Là, elle s’est violemment empourprée.

– Fermez-la! Et ouvrez grandes vos antennes: ils viendront sûrement fouiner par ici et ces gars-là sont des sérieux, formés par les meilleurs services spéciaux de la planète, ou le Space Corps des Marines. Ils sont dotés d’armes anti-psy qui sont également très efficaces contre les humains, alors j’ai dû prendre des mesures… draconiennes.

– Qu’est-ce que vous voulez dire?

– Vous vous en rendrez compte en vous réveillant… Dans quelques secondes, je vais disparaître. Puis le wagon suivra, et vous vous réveillerez, dans deux ou trois heures… Je peux aussi vous dire que ce sera une fille…

– Dakota, attendez… j’ai fait, dans un élan instinctif.

– Non, j’use de l’énergie inutilement, je dois interrompre la communication.

Merci pour l’énergie inutile, j’ai pensé, piqué au vif, avant que tout ne s’éteigne dans l’ordre qu’elle avait annoncé.

Lorsque je me suis réveillé, il faisait encore nuit. Une nuit noire.

Tellement noire que je n’y voyais plus rien dans le recoin où je me trouvais. J’ai trouvé ça bizarre, parce que ça fait des décennies que je connais les nuits boréales électriques de la conurb.

Je me suis levé et j’ai marché jusqu’à la baie vitrée qui s’ouvrait sur la terrasse.

J’avais jamais vu ça de ma vie. Même lors de la guerre civile, alors que j’avais dix ans, les parties en présence avaient essayé de conserver intactes les centrales énergétiques.

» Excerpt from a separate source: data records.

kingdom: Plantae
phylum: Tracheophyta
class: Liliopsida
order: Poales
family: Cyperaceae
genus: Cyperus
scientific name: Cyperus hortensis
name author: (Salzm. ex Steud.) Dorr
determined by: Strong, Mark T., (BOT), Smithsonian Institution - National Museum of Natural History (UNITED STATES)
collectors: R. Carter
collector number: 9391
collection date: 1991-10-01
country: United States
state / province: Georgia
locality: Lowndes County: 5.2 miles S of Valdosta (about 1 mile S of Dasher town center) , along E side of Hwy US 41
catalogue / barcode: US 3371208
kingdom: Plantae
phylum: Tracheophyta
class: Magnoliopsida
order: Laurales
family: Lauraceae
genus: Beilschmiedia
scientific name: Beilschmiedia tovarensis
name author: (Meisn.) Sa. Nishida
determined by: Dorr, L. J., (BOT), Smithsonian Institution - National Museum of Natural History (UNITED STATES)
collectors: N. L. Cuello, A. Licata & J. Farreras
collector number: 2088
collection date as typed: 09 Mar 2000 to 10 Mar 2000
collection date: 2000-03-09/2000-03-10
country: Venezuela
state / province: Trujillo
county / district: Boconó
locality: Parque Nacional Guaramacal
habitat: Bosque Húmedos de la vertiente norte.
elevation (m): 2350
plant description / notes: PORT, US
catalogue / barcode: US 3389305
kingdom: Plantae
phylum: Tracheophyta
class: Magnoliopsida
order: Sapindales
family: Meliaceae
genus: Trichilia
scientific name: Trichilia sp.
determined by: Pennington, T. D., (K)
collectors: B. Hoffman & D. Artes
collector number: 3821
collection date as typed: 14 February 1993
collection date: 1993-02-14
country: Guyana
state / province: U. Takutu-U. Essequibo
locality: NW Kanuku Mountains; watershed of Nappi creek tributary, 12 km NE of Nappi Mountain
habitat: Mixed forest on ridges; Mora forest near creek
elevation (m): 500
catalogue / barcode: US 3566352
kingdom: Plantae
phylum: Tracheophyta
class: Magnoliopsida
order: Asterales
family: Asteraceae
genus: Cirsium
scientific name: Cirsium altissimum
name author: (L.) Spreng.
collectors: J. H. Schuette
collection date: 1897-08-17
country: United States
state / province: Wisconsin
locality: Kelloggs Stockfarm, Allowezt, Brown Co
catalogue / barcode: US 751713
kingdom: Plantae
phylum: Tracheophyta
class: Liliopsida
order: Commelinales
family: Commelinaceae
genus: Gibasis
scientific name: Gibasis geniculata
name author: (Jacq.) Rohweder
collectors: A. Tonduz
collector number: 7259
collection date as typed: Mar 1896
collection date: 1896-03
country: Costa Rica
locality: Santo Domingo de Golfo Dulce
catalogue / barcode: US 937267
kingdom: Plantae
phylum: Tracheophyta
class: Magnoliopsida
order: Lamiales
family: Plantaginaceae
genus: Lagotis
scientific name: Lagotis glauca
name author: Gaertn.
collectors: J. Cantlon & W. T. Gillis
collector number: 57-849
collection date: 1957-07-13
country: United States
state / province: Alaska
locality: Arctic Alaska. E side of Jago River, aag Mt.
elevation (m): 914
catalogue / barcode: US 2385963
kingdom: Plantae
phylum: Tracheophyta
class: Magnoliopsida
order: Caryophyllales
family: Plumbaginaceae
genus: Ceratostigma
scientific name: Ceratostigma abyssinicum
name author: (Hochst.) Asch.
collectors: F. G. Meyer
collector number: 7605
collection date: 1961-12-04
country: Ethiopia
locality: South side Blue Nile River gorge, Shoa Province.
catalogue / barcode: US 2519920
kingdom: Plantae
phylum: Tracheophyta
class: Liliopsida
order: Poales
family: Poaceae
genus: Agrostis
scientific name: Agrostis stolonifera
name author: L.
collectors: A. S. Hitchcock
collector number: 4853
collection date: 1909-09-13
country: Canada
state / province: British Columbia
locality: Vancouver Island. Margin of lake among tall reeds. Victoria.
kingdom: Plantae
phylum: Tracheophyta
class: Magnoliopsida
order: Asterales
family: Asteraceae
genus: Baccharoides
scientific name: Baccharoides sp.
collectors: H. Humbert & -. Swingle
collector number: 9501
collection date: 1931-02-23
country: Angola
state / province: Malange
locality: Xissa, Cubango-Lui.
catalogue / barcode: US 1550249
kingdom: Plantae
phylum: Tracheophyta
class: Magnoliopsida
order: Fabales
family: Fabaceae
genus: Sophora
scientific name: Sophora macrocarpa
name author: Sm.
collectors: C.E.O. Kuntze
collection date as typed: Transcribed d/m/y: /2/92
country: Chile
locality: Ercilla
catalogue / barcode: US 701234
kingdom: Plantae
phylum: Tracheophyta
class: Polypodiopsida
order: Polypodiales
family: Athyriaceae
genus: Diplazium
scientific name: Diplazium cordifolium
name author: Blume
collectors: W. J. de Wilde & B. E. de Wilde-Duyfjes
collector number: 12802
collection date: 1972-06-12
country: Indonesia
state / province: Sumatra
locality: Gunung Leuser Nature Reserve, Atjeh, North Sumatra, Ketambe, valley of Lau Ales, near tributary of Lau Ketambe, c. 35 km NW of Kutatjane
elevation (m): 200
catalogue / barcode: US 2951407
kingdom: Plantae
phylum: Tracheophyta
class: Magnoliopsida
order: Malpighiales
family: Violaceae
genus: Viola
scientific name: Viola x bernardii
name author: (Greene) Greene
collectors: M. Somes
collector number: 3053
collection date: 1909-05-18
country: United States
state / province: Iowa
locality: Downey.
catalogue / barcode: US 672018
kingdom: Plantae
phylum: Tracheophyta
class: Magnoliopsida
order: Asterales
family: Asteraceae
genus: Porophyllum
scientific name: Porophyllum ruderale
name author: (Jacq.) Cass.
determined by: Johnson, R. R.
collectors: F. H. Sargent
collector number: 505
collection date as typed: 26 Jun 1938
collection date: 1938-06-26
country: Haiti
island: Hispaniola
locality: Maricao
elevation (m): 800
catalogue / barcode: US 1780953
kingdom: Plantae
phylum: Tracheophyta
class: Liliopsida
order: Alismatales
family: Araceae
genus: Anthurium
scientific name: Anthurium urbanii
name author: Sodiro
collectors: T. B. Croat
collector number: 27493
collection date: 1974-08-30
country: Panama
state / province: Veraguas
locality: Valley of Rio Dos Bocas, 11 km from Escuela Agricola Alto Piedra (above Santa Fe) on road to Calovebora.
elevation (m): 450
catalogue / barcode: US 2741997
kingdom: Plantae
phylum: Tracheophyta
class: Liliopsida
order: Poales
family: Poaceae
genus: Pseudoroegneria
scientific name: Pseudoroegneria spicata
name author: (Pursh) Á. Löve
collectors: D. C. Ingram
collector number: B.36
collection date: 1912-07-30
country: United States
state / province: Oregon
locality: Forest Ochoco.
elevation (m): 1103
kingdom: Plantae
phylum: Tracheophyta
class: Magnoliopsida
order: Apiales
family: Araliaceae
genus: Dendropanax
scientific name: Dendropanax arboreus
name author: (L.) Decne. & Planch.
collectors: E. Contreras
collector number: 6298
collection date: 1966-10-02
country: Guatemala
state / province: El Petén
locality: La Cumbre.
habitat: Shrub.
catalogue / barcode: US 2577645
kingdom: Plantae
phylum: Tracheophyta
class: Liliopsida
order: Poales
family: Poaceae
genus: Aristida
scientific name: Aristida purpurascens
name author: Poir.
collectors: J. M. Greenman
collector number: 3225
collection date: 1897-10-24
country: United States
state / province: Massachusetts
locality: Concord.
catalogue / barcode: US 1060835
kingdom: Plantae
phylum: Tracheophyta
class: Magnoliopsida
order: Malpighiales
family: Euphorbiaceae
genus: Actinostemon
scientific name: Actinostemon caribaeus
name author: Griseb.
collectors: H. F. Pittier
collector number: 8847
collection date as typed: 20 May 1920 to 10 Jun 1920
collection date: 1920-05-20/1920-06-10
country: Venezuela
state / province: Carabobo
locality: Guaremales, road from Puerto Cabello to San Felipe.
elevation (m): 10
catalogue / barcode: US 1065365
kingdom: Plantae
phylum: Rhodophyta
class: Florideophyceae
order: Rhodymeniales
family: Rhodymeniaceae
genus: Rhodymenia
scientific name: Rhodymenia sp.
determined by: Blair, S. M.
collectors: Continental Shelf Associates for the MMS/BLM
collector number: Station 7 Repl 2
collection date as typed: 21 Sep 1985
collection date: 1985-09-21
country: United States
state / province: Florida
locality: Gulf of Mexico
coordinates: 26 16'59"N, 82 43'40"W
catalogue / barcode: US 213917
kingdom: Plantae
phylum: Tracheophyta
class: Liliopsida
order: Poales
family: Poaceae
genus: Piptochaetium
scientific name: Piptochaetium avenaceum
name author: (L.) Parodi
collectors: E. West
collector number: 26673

La nuit était noire et elle s’étendait de toutes parts.

Plus d’éclairage urbain, plus de feux, plus d’écrans publicitaires géants, plus de lumières dans les appartements, à des kilomètres à la ronde. Plus rien. Même les bulbes lumineux du centre politico-financier de Marne-la-Vallée avaient disparu.

Pour la première fois de mon existence, je pouvais discerner le ciel de nuit au-dessus de la Ceinture, sans les interférences du dôme d’énergie dégagé par la ville.

Les étoiles brillaient comme une réplique cosmique de la conurb disparue. Je pensais à monsieur Tchou, et je me disais que son ciel nocturne façon manga devait lui sembler bien inutile maintenant.

J’ai entendu du bruit derrière moi et j’ai vu Youri qui rappliquait.

– T’as vu? il a fait.

– Y’a plus rien à voir, c’est ça qu’est drôle.

– Connard. Merde, pourquoi qu’elle a fait ça?

Je me suis tourné vers lui.

“ Qu’est-ce qui lui prend? Il fait semblant de pas savoir?… ”

– A ton avis? Tu penses que c’est juste parce que le programme de télé lui plaisait pas?